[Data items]
---

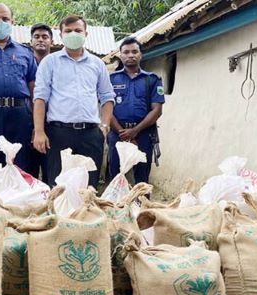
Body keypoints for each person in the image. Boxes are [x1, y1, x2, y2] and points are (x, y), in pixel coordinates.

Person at [32, 15, 115, 188]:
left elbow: (107, 97)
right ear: (61, 35)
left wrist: (105, 126)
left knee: (88, 187)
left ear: (86, 34)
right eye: (68, 31)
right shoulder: (49, 62)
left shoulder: (97, 64)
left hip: (90, 135)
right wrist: (39, 131)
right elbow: (40, 98)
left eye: (78, 30)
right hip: (59, 134)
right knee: (59, 186)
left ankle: (85, 215)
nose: (73, 34)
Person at [0, 3, 38, 174]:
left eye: (5, 19)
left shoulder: (25, 52)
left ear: (12, 21)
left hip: (20, 114)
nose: (1, 22)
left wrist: (35, 123)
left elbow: (33, 89)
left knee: (20, 163)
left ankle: (17, 200)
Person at [108, 37, 164, 184]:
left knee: (142, 179)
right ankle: (117, 207)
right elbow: (106, 109)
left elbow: (157, 110)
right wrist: (123, 133)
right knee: (116, 177)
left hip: (144, 135)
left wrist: (135, 131)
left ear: (140, 55)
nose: (130, 55)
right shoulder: (111, 79)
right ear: (120, 55)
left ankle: (143, 206)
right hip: (117, 134)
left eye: (134, 51)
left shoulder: (152, 79)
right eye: (126, 52)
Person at [29, 23, 53, 182]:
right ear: (31, 41)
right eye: (36, 37)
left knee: (50, 170)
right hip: (27, 124)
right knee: (28, 170)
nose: (41, 40)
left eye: (45, 37)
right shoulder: (25, 63)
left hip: (53, 125)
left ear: (51, 41)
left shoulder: (58, 64)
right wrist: (35, 127)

---

Aim of the exercise:
Give again, word for word, only the lines that run from the top of the data above through the line with "right wrist: (123, 133)". Drop the pictures.

Result of this exercise:
Body keypoints for each person in the image. Boxes are [x1, y1, x2, y2] and points are (x, y), in pixel coordinates.

Person at [32, 15, 115, 188]:
left elbow: (107, 97)
right ear: (61, 35)
left wrist: (105, 126)
left knee: (88, 187)
left ear: (86, 34)
right eye: (68, 31)
right shoulder: (49, 62)
left shoulder: (97, 64)
left hip: (90, 135)
right wrist: (39, 131)
right elbow: (40, 98)
left eye: (78, 30)
right hip: (59, 134)
right knee: (59, 186)
left ankle: (85, 215)
nose: (73, 34)
Person at [0, 3, 38, 174]:
left eye: (5, 19)
left shoulder: (25, 52)
left ear: (12, 21)
left hip: (20, 114)
nose: (1, 22)
left wrist: (35, 123)
left elbow: (33, 89)
left knee: (20, 163)
left ankle: (17, 200)
Person at [108, 37, 164, 184]:
left knee: (142, 179)
right ankle: (117, 207)
right elbow: (106, 109)
left elbow: (157, 110)
right wrist: (123, 133)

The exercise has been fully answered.